The national narrative off Oklahoma State’s fascinating so-close shove of No. 1 Florida State won’t sit well with Cowboys fans.
OSU remains relevant, ready again to contend in the Big 12 and beyond after going toe-to-toe with the college game’s perceived giant?
The message instead, repeated in papers and on blogs and fronting websites across the country:
FSU wasn’t hungry enough.
FSU wasn’t ready enough.
FSU wasn’t interested enough.
And maybe there’s a bit of truth in that, any of that.
But maybe, just maybe, these youthful Cowboys won’t be taking that anticipated step back. They certainly didn’t Saturday night, not even after falling behind 17-0. Not ever, pushing and fighting to the end of the 37-31 loss.
The Cowboys didn’t fear Florida State. And they have no reason to fear anyone else.
So the narrative inside the OSU program will be much different in the days and weeks ahead, because plenty of once-pending questions returned compelling answers Saturday night. Some issues remain, and need to be addressed.
Yet one fascinating night has swung the perspective on this Cowboys season, from rebuilding to ready – ready for whatever and whoever.
What was learned and what lingers:
Kicking concerns. No, an entire offseason of work and attention didn’t fix OSU’s special teams, which were in the crosshairs of all three losses a year ago. And again against FSU. The fallout: a missed 42-yard field goal; two botched punt snaps that led to Seminoles touchdowns.
“Our inability to punt the ball like we need to,” Mike Gundy said, “based on just proper execution, is what… really what cost us the game.
“And so we’ll get that cleaned up.’
Which Walsh? J.W. Walsh remains a polarizing quarterback, frustrating at times, fantastic other times. He’s got his weaknesses. And strengths. And we often see them both in full display every game. Now, can Cowboys coaches put him in position to parlay the strengths into a consistent winning formula?

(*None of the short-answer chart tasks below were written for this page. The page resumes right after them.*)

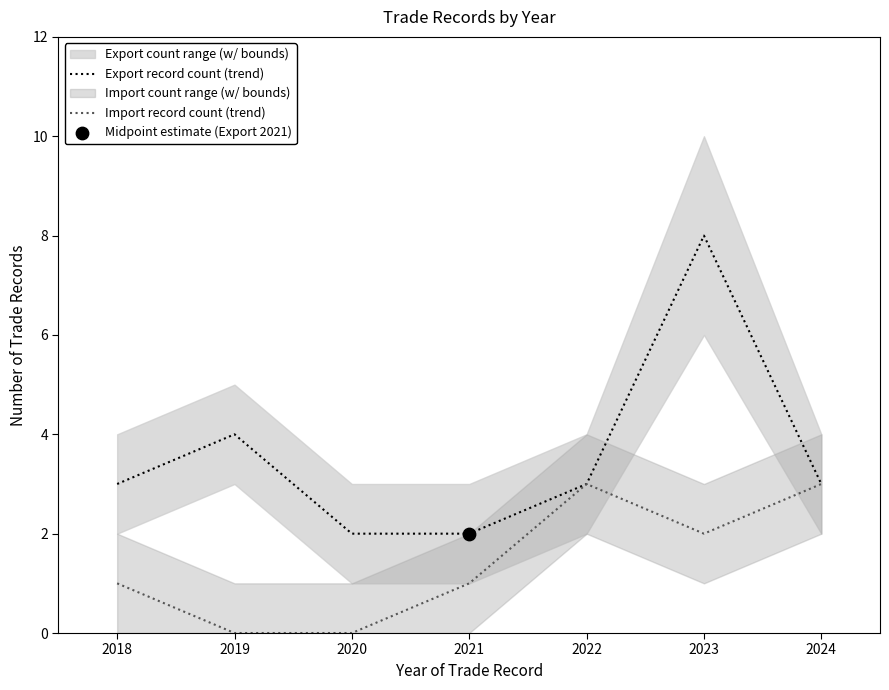

Which series has the largest Y range (max minus min)?

Export record count (trend)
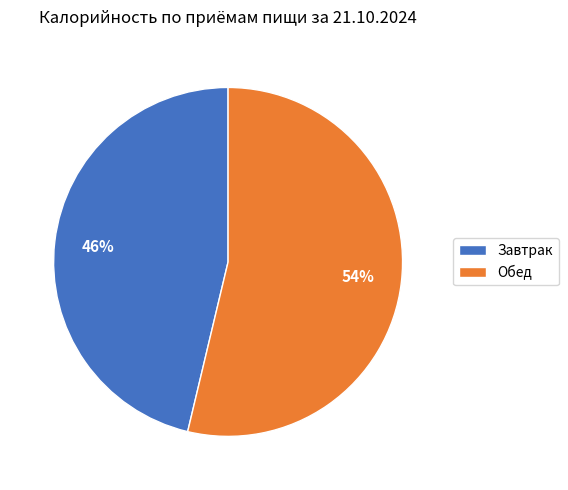

Combined, do Завтрак and Обед account for over 50%?

Yes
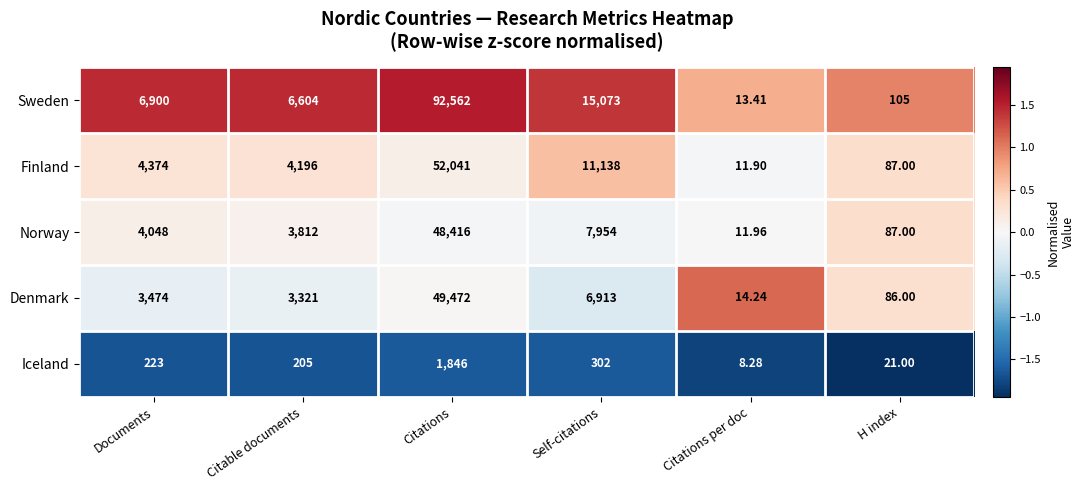

Which series has the largest range (max minus min)?

Sweden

Go-to who? For all the talk about OSU’s stable of receivers, the search is on for a go-to guy when a play is absolutely needed. Walsh factors into this with his limited arm strength. But Walsh could be aided, too, by a receiver who goes and gets the ball.
Yes to youth. Since January, the loss of 28 seniors and several other major contributors has dominated OSU’s storyline. Much was dedicated to the woes of youth.

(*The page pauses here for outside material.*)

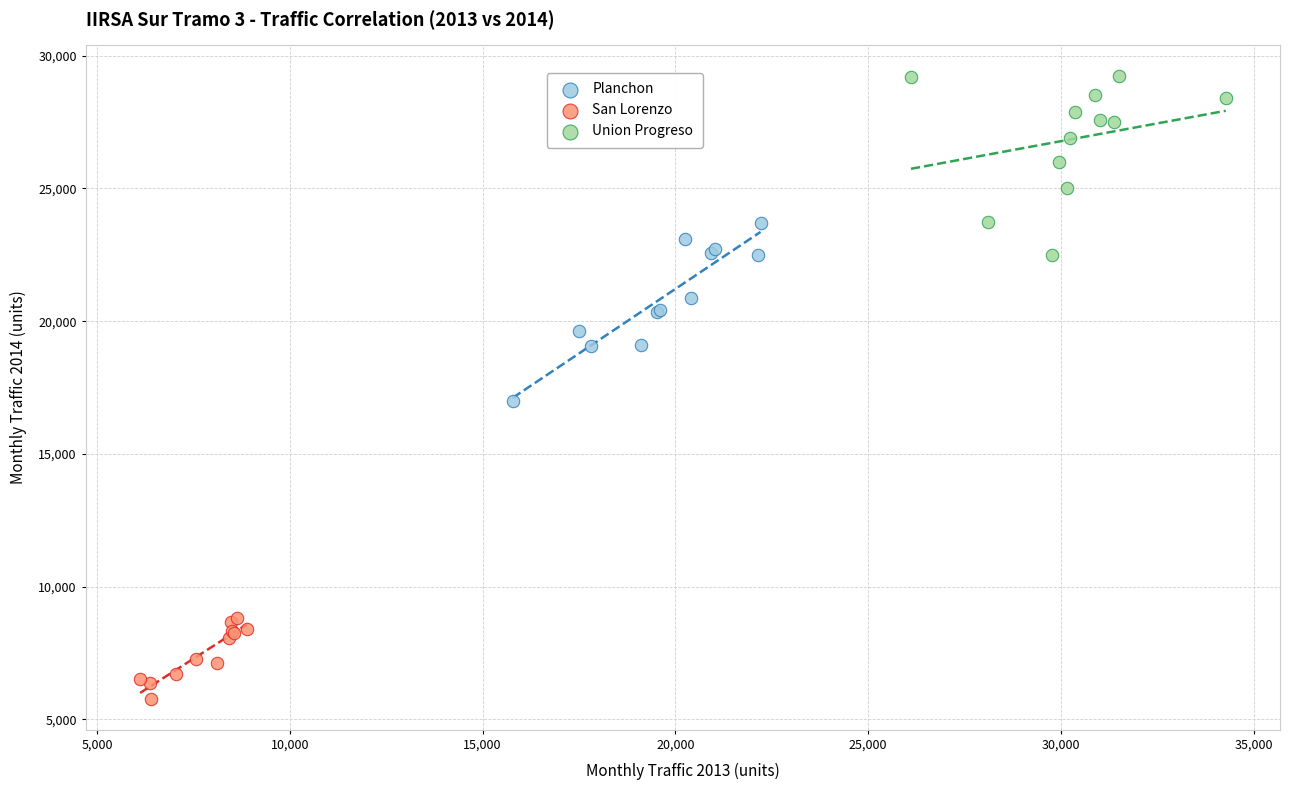

What are all the series names shown in the legend?

Planchon, San Lorenzo, Union Progreso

Against the Seminoles, it was more like the “Whoas” of youth. The kid Cowboys flew around the field, making some mistakes, yeah, but also revealing of enhanced speed and skill.
And they’ve only just begun, with room for much improvement ahead.

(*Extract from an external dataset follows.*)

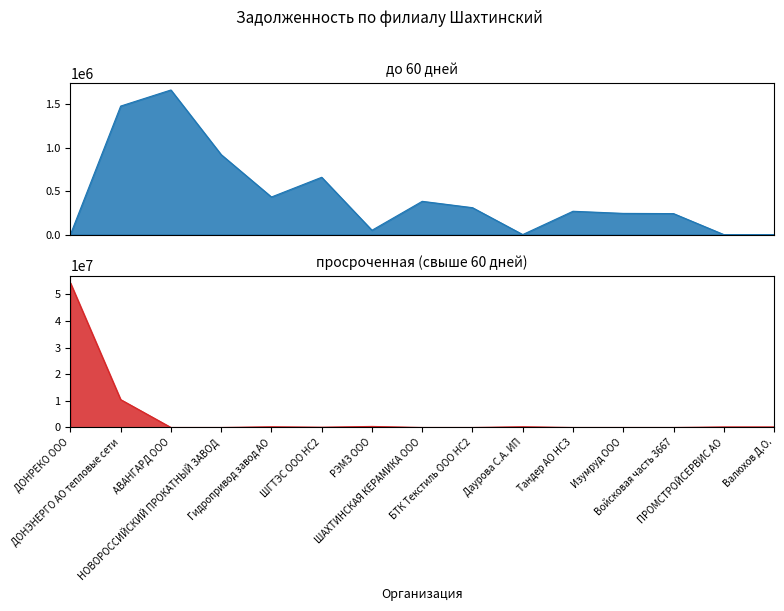

At which category does the chart reach its peak across all series?

ДОНРЕКО ООО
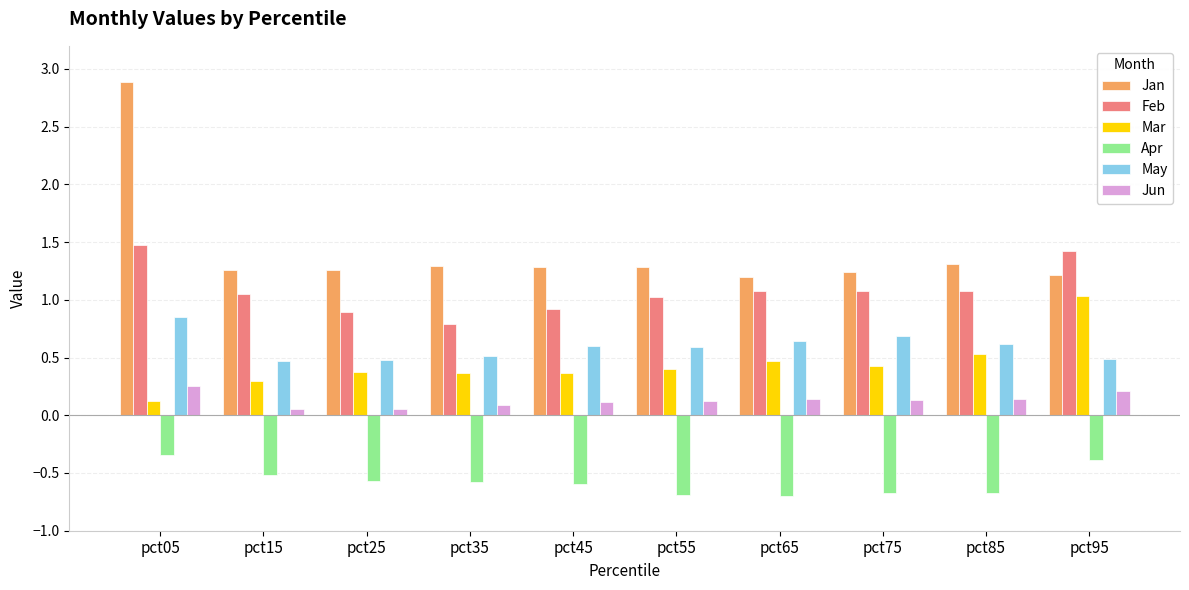

What is the spread (max minus min) of values at pct55?

2.0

Get your Freak on. Tyreek Hill is the real deal. On a stage with the current Heisman Trophy holder, Hill was the most exciting player, producing 278 all-purpose yards.
“He was one heck of a football player,” FSU coach Jimbo Fisher said after the game. “We recruited that young man. We knew how good he was.”
And there’s a sense that we ain’t seen nothing yet.
O-Line, OK. Among the major concerns of OSU’s coaches in the opener was how a reconstructed offensive line would hold up, with two sophomores and a redshirt freshman making up the right side of the line. Once the line settled in and settled down, it more than held its own against a formidable FSU defensive front. Depth remains an issue, but the offensive line appears to be OK.
DL(ightful). What the national pundits are probably underestimating most with these Cowboys is the depth and quality of the defensive line. OSU must always prove itself beyond the borders – no Cowboys made All-Conference – but these guys have long outperformed the recruiting rankings which fuel popularity. Emmanuel Ogbah announced himself as a rising star, harassing Jameis Winston all night. James Castleman, Jimmy Bean, Ofa Hautau and others controlled the trenches opposite a Seminoles offensive line with five seniors and at least three projected first-round draft picks.
No limitations. Most preseason projections had the Cowboys winning seven or eight games. And four contests (FSU, at Kansas State, at Oklahoma and at Baylor) were pegged as sure losses. Nothing is sure anymore, except that the Cowboys are equipped to compete – and win – any Saturday.